The Peterson Protests
Convivium, 12 March 2018
Father Raymond de Souza was at a speech given by Jordan Peterson, perusing the foreword to the best-selling author’s latest book, when the mob erupted outside the hall at Queen’s University in Kingston.
It’s sometimes hard to distinguish the show from the sideshow. Both came to Queen’s University last Monday, in the person of Jordan Peterson and those who profess outrage at the professor.
The show was the inaugural installment in a new law school lecture series on liberty. The sideshow was an unruly and violent protest, complete with banging on doors and windows, the chanting of obscenities and the disruption of the lecture itself.
What was the show? What was the sideshow?
All of the coverage I saw – save for my column in the National Post – treated exclusively the sideshow as the main event. The show – meaning what Peterson said and why so many people are eager to hear it – got little attention at all.

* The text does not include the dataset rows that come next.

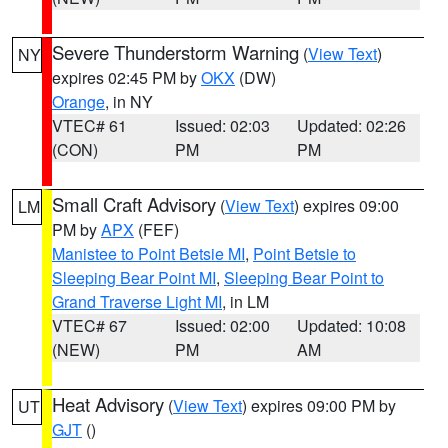
Severe Thunderstorm Warning
(
View Text
)
NY
expires 02:45 PM by
OKX
(DW)
Orange
, in NY
VTEC# 61
Issued: 02:03
Updated: 02:26
(CON)
PM
PM
Small Craft Advisory
(
View Text
) expires 09:00
LM
PM by
APX
(FEF)
Manistee to Point Betsie MI
,
Point Betsie to
Sleeping Bear Point MI
,
Sleeping Bear Point to
Grand Traverse Light MI
, in LM
VTEC# 67
Issued: 02:00
Updated: 10:08
(NEW)
PM
AM
Heat Advisory
(
View Text
) expires 09:00 PM by
UT
GJT
()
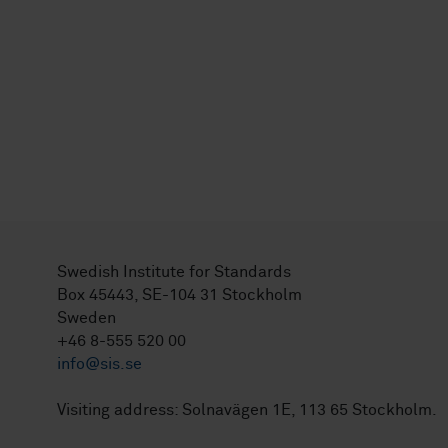
Swedish Institute for Standards
Box 45443, SE-104 31 Stockholm
Sweden
+46 8-555 520 00
info@sis.se
Visiting address: Solnavägen 1E, 113 65 Stockholm.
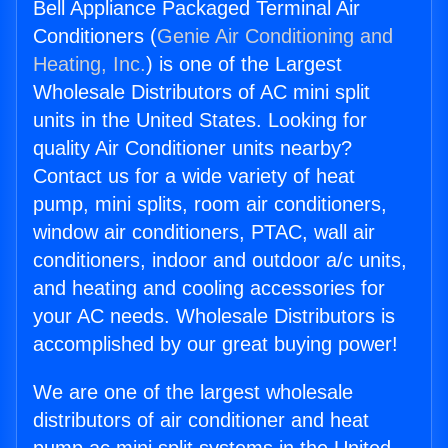
Bell Appliance Packaged Terminal Air
Conditioners (
Genie Air Conditioning and
Heating, Inc.
) is one of the Largest
Wholesale Distributors of AC mini split
units in the United States. Looking for
quality Air Conditioner units nearby?
Contact us for a wide variety of heat
pump, mini splits, room air conditioners,
window air conditioners, PTAC, wall air
conditioners, indoor and outdoor a/c units,
and heating and cooling accessories for
your AC needs. Wholesale Distributors is
accomplished by our great buying power!
We are one of the largest wholesale
distributors of air conditioner and heat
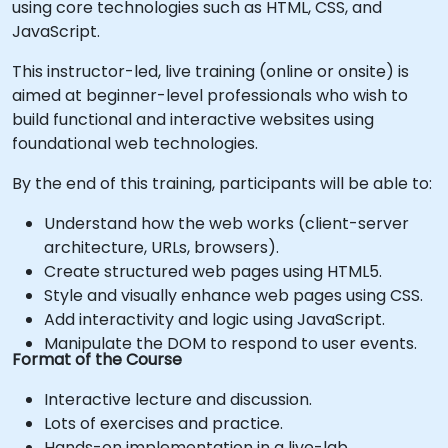
using core technologies such as HTML, CSS, and
JavaScript.
This instructor-led, live training (online or onsite) is
aimed at beginner-level professionals who wish to
build functional and interactive websites using
foundational web technologies.
By the end of this training, participants will be able to:
Understand how the web works (client-server
architecture, URLs, browsers).
Create structured web pages using HTML5.
Style and visually enhance web pages using CSS.
Add interactivity and logic using JavaScript.
Manipulate the DOM to respond to user events.
Format of the Course
Interactive lecture and discussion.
Lots of exercises and practice.
Hands-on implementation in a live-lab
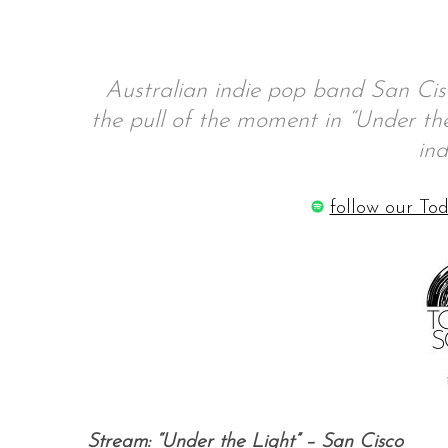
Australian indie pop band San Cisco
S
the pull of the moment in “Under the 
e
a
ind
r
c
follow our Tod
h
f
o
r
:
Stream: “Under the Light” – San Cisco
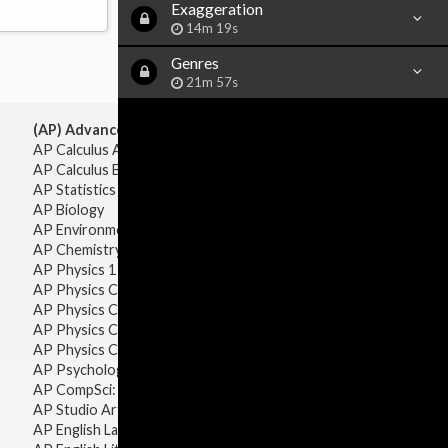
Exaggeration
14m 19s
Genres
21m 57s
(AP) Advanced Placement:
AP Calculus AB
AP Calculus BC
AP Statistics
AP Biology
AP Environmental Science
AP Chemistry
AP Physics 1 & 2
AP Physics C: Mechanics
AP Physics C: Electricity & Magnetism
AP Physics C: Mechanics
AP Physics C: Electricity Magnetism
AP Psychology
AP CompSci: Intro to Java
AP Studio Art 2-D
AP English Language & Composition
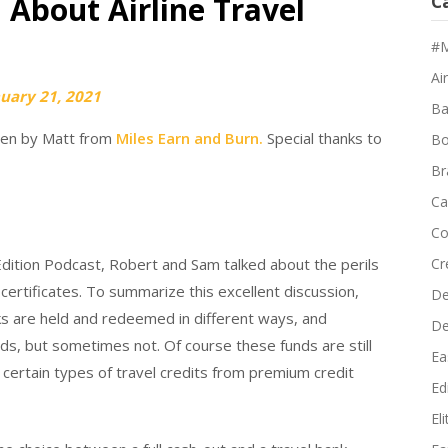
 About Airline Travel
C
#M
Air
uary 21, 2021
Ba
tten by Matt from
Miles Earn and Burn.
Special thanks to
Bo
Br
Ca
Co
dition Podcast, Robert and Sam talked about the perils
Cr
r certificates. To summarize this excellent discussion,
De
anks are held and redeemed in different ways, and
D
ds, but sometimes not. Of course these funds are still
Ea
ut certain types of travel credits from premium credit
Edi
El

Much attention was given to the woman who broke a window and was subsequently found by the police to be carrying a garrotte. Did she come to strangle Peterson? I don’t know. A 38-year-old who is not a student at Queen’s, I expect that she is, more or less, a professional disrupter. Antagonizing professors and students on a leafy campus is a pretty safe venture, but if she takes her brand of protest to a mining or logging site, she might not be so confident about the reaction she would encounter. So a few intimidating weapons are likely standard items in her kit.